Hong Kong, Asian stocks on flash sale as valuations slide as fast as during European debt crisis. The rebound may be swift

Yujing Liu

Hong Kong and Asian stocks are cheapening at the fastest rate in nine years as investors dump blue-chip companies in panic amid the global coronavirus pandemic. The rebound may be swift, going by history.

The average price-to-earning ratio of the Hang Seng Index fell to 9.5 times from 12 times over the past two months, the steepest pullback since August 2011, when the European sovereign debt crisis sparked a global stock market rout, Bloomberg data shows. The multiple for companies in the MSCI Asia ex-Japan Index dropped to 14 times from 17.5 times, reflecting the same speed of erosion in valuation.

The losses have accelerated as companies around the world cautioned about imminent dents to their sales and profits. In Hong Kong, it was preceded by anti-government protests and a technical recession through late last year. Firms ranging from carrier Cathay Pacific Airways to the rail operator MTR Corporation and the city’s largest developer Sun Hung Kai Properties have forecast a slide in earnings this year.

“The market is overselling and fearful,” said Ken Wong, client portfolio manager at Eastspring Investments in Hong Kong. “Looking at which markets are cheap and well below their fair value, Asian equity markets in particular look very attractive.”

Fears over the widening global spread of the coronavirus have triggered a global sell-off, handing investors their worst week since the global financial crisis.
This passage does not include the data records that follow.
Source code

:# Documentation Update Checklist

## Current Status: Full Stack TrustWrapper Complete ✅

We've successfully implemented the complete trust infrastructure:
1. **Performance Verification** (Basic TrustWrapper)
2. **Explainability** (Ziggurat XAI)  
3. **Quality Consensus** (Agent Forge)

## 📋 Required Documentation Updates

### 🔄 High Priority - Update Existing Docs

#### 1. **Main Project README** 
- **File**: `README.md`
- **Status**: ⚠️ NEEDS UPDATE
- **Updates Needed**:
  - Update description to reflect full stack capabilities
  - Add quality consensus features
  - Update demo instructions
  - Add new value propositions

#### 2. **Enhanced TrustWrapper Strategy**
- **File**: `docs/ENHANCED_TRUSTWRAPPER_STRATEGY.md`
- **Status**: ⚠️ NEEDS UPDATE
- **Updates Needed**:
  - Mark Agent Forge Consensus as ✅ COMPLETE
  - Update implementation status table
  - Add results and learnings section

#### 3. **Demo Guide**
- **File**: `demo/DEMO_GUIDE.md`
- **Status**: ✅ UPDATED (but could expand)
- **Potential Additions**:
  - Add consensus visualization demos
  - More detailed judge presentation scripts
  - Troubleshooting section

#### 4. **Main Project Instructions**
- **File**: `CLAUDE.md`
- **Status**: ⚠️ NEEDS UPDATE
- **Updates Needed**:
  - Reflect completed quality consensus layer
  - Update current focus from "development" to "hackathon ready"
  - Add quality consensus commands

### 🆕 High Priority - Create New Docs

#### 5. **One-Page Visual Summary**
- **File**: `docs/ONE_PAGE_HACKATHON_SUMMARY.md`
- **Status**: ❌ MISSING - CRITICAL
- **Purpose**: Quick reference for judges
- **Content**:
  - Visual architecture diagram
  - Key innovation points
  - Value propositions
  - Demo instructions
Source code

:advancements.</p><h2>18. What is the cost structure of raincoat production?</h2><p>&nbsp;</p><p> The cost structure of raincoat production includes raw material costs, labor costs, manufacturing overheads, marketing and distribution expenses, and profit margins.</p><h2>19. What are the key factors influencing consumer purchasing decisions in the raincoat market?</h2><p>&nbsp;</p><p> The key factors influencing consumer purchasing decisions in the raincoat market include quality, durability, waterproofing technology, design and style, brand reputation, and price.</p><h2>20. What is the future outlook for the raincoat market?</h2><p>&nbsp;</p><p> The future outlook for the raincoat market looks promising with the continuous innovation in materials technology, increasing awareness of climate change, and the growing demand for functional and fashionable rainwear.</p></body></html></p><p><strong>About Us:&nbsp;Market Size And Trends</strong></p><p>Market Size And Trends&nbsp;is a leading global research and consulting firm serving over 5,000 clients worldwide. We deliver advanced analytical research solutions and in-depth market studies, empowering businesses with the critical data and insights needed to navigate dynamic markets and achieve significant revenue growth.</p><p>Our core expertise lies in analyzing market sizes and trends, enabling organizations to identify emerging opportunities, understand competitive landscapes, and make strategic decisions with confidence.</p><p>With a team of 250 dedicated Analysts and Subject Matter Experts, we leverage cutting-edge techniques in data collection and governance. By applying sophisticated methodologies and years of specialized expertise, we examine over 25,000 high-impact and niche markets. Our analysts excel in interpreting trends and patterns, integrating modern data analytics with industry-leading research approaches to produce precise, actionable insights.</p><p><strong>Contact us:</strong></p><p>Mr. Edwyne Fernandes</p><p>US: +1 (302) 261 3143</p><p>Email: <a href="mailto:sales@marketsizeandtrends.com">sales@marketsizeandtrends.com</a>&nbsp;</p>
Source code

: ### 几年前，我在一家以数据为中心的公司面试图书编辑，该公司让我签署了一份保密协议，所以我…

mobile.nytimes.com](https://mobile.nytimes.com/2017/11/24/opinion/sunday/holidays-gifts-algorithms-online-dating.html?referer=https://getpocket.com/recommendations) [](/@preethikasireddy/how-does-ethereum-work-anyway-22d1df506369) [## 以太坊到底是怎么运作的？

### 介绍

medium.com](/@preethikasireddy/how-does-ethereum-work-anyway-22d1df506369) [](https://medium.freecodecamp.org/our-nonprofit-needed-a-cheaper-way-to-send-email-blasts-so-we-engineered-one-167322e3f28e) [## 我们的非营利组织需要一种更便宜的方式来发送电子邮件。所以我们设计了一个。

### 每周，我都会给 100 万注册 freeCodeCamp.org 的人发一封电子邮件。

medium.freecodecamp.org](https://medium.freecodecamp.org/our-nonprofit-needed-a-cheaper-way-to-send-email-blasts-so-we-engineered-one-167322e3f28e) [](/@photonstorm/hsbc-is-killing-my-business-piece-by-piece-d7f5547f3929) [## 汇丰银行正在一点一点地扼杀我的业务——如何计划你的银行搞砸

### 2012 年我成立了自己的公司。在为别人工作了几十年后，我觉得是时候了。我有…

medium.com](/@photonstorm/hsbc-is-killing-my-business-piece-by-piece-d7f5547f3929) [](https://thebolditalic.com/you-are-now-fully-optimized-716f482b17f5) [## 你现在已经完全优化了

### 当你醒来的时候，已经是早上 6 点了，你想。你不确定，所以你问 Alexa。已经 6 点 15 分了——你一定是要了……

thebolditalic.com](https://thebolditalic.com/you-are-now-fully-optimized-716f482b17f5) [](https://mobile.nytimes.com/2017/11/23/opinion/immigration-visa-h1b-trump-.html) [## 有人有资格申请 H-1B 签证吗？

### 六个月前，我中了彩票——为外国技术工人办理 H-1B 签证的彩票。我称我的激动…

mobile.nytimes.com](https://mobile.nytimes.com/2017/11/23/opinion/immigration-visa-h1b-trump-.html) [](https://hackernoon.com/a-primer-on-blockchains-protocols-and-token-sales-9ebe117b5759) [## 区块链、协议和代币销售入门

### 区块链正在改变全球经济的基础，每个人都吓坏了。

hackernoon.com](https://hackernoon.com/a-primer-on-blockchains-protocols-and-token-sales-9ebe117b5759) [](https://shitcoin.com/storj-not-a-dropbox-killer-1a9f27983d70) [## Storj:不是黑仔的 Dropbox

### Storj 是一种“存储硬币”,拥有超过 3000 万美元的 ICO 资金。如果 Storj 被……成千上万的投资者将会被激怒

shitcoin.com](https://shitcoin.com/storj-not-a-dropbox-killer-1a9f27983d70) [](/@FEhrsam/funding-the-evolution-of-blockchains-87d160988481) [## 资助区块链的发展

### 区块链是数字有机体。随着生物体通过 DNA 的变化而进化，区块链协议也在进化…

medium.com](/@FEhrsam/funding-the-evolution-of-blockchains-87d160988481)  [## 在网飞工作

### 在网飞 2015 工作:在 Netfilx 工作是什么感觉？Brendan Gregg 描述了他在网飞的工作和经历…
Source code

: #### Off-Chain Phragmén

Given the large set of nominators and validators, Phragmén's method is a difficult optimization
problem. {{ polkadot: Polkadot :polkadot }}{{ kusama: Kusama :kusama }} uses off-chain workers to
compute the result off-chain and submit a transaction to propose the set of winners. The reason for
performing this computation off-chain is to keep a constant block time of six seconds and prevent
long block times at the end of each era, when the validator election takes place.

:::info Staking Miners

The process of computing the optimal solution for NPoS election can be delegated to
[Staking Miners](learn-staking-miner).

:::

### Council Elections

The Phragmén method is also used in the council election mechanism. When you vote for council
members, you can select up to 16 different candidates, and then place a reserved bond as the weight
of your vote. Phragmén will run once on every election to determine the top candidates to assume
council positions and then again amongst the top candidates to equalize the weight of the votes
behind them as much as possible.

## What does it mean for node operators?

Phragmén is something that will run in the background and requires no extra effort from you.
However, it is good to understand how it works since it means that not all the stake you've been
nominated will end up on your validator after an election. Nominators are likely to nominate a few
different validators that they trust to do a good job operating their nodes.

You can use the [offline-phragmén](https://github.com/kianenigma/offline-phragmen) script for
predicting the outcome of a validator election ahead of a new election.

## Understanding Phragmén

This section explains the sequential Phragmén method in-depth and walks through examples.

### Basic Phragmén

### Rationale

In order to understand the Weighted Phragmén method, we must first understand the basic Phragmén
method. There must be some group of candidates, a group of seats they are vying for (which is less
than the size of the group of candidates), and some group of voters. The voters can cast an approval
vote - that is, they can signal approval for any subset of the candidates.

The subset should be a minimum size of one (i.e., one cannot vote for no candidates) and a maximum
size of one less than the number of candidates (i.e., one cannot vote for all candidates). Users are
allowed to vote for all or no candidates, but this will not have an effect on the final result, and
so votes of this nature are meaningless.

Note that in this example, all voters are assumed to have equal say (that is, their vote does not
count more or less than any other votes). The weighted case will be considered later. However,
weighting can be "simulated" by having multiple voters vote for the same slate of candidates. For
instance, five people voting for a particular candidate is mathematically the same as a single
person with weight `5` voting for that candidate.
While the Hang Seng Index saw its worst weekly loss in more than two years, the slump in the broader Asia ex-Japan market was unmatched since the collapse of Lehman Brothers Holdings in 2008.

“A valuation crisis is playing out,” said Andy Wong, multi-asset senior investment manager at Pictet Asset Management. “Markets cannot properly price risk with fear and uncertainties taking hold.”

Capital markets will only be able to price in proper economic disruptions and turn away from undifferentiated panic selling when governments adopt strong, coordinated measures to contain the spreading virus, Wong said.

How passive investors are exacerbating stock market rout

Central banks and governments across the globe have started to roll out emergency measures to counter the economic impact of the pandemic. The Federal Reserve took emergency action on Sunday to slash its target interest rate to near zero and buy US$700 billion worth of Treasury bonds and mortgage-backed securities.

Hong Kong’s monetary authority on Monday followed the Fed to trim its key interest rate. China’s central bank acted on Friday to cut its key rate, a move that injected 550 billion yuan (US$78 billion) worth of liquidity into the financial system.

Investors could take advantage of the beaten-down valuation levels to bottom fish and build up long-term investment positions, some analysts say.

The 2003 Sars (severe acute respiratory syndrome) outbreak, the previous public health care crisis, lasted about five months, according to the World Health Organisation. For stocks, it could be shorter. The last time Hong Kong and Asian stocks fell at this speed in 2011, it took them four months to return to their pre-crisis levels.

“We are close to the bottom, if not already [at the bottom],” said Kevin Leung, executive director for investment strategy at Haitong International Securities. He recommended internet stocks, companies related to the 5G mobile network development, and Chinese banks and insurers.

David Chao, global market strategist for Asia-Pacific at Invesco, sees opportunities emerging among risk assets including Chinese and US stocks, as he predicts a V-shaped recovery in the world’s two largest economies, helped by monetary easing and fiscal stimulus.

“For investors with longer term horizons, it makes sense to start sniffing out those bargains,” he said.